▶ **Goal**: Can you return, word for word, the passage of the page on amodal ground truth masks that begins at the words "Updated 10 February" and stops after "occluded object structures."?

▶ **Source document**:
+-------+

Amodal Ground Truth Masks

Updated 10 February 2026

Amodal ground truth masks are binary segmentation masks that capture the entire object silhouette, including hidden regions behind occluders.
Generation pipelines use 3D rendering, simulation, and compositing methods to produce large-scale, objective annotations with reduced subjectivity.
Their application enhances amodal segmentation, robotics grasp planning, and vision‐language reasoning by accurately inferring occluded object structures.

Amodal ground truth masks are binary segmentation masks that delineate the full silhouette of an object in an image, including both the visible and occluded regions. Unlike modal segmentation, which restricts the mask to the observed (non-occluded) parts, amodal masks provide the “complete” 2D projection of the object as if no other object is obscuring it. These masks are central to the task of amodal segmentation, which targets robust scene understanding under occlusion by requiring models to predict not only the visible region but also infer the extents of hidden parts. The creation and use of amodal ground truth masks is a key methodological and benchmarking challenge in computer vision and robotics, and recent work has emphasized pipelines for generating authentic, objective, and large-scale amodal annotations, often involving simulation, 3D geometry, or compositing approaches (Zhan et al., 2023).

1. Formal Definition and Geometric Construction

Amodal ground truth masks are formally defined at the pixel level. Let $O_i$ denote an object instance in a scene and let $\mathcal{I}$ be the corresponding RGB image. The modal mask $M_i$ indicates the set of pixels where $O_i$ is visible in $\mathcal{I}$ ; the amodal mask $A_i$ contains the full 2D projected region of $O_i$ , as it would appear if other objects were absent.

+-------+

▶ **Supplied material**:
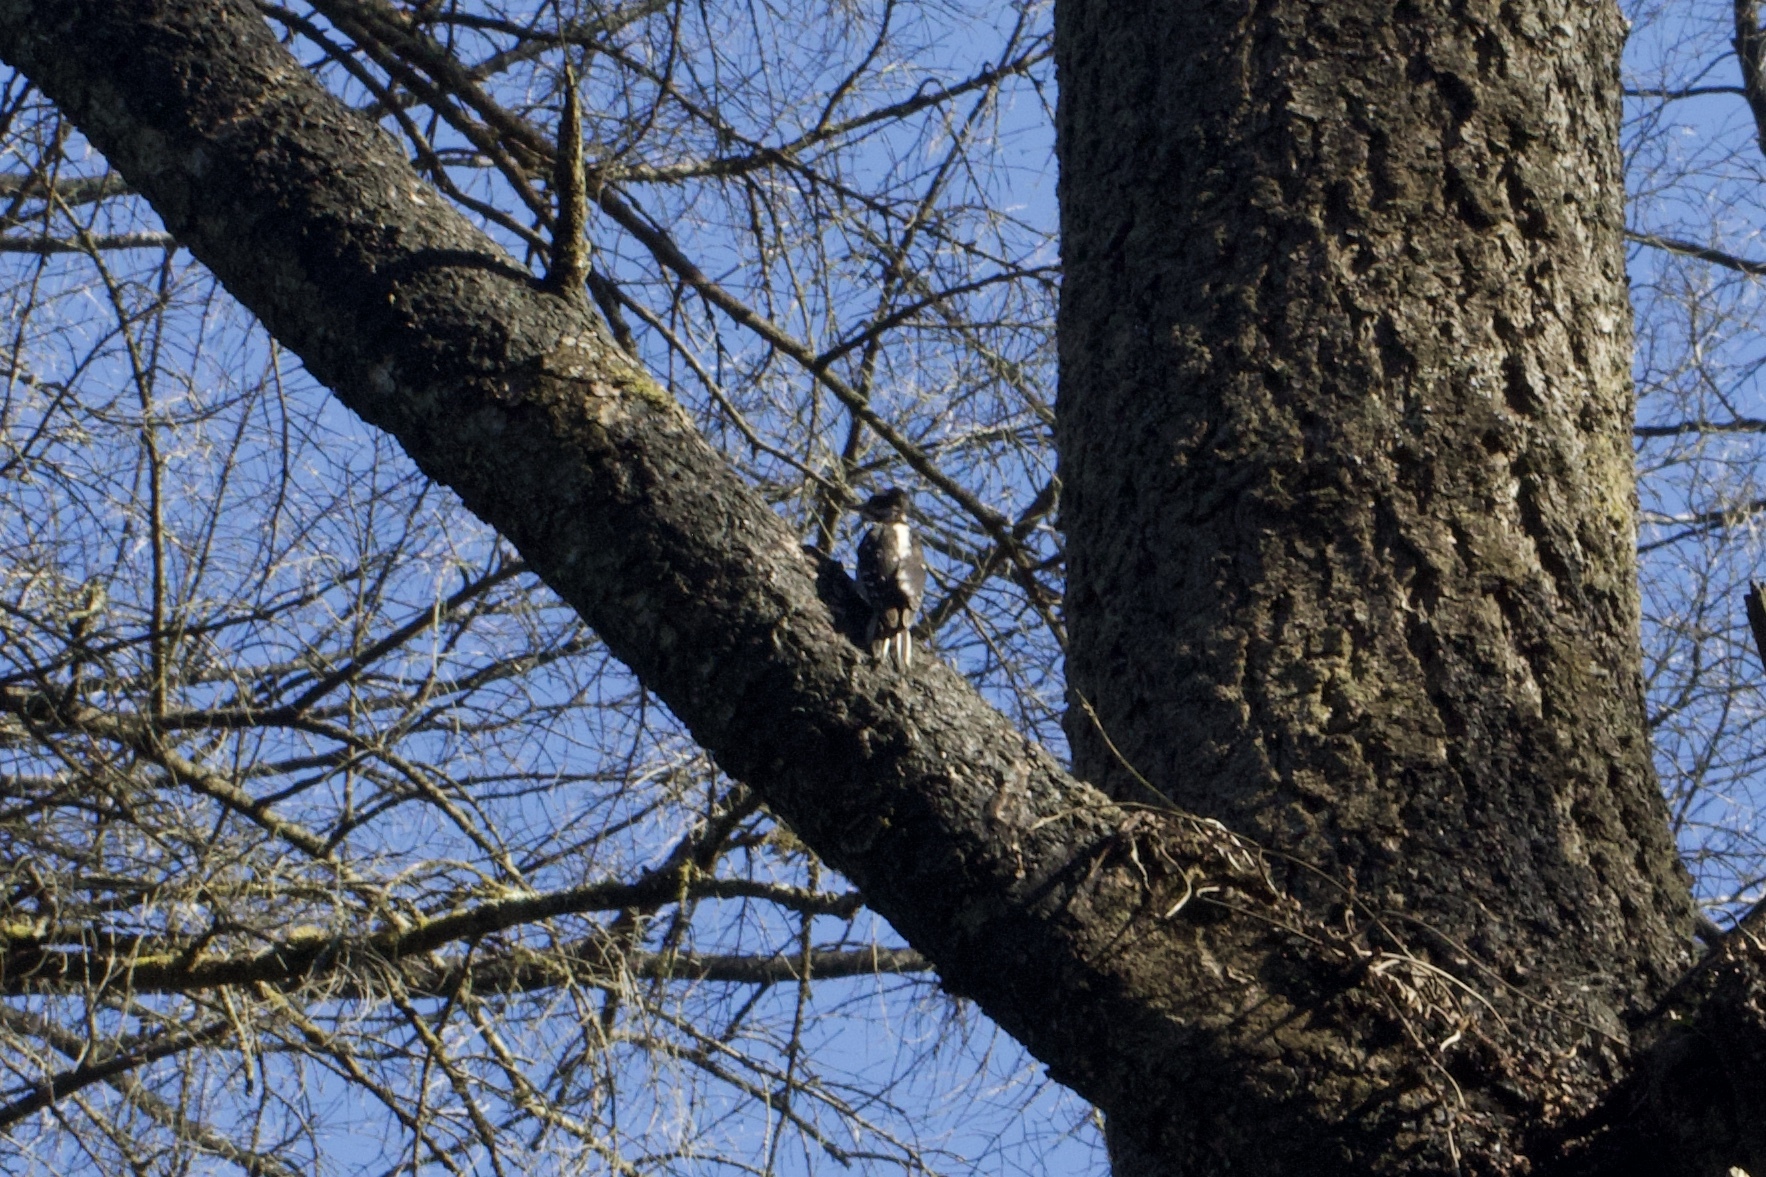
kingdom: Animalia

+-------+

▶ **The output**:
Updated 10 February 2026

Amodal ground truth masks are binary segmentation masks that capture the entire object silhouette, including hidden regions behind occluders.
Generation pipelines use 3D rendering, simulation, and compositing methods to produce large-scale, objective annotations with reduced subjectivity.
Their application enhances amodal segmentation, robotics grasp planning, and vision‐language reasoning by accurately inferring occluded object structures.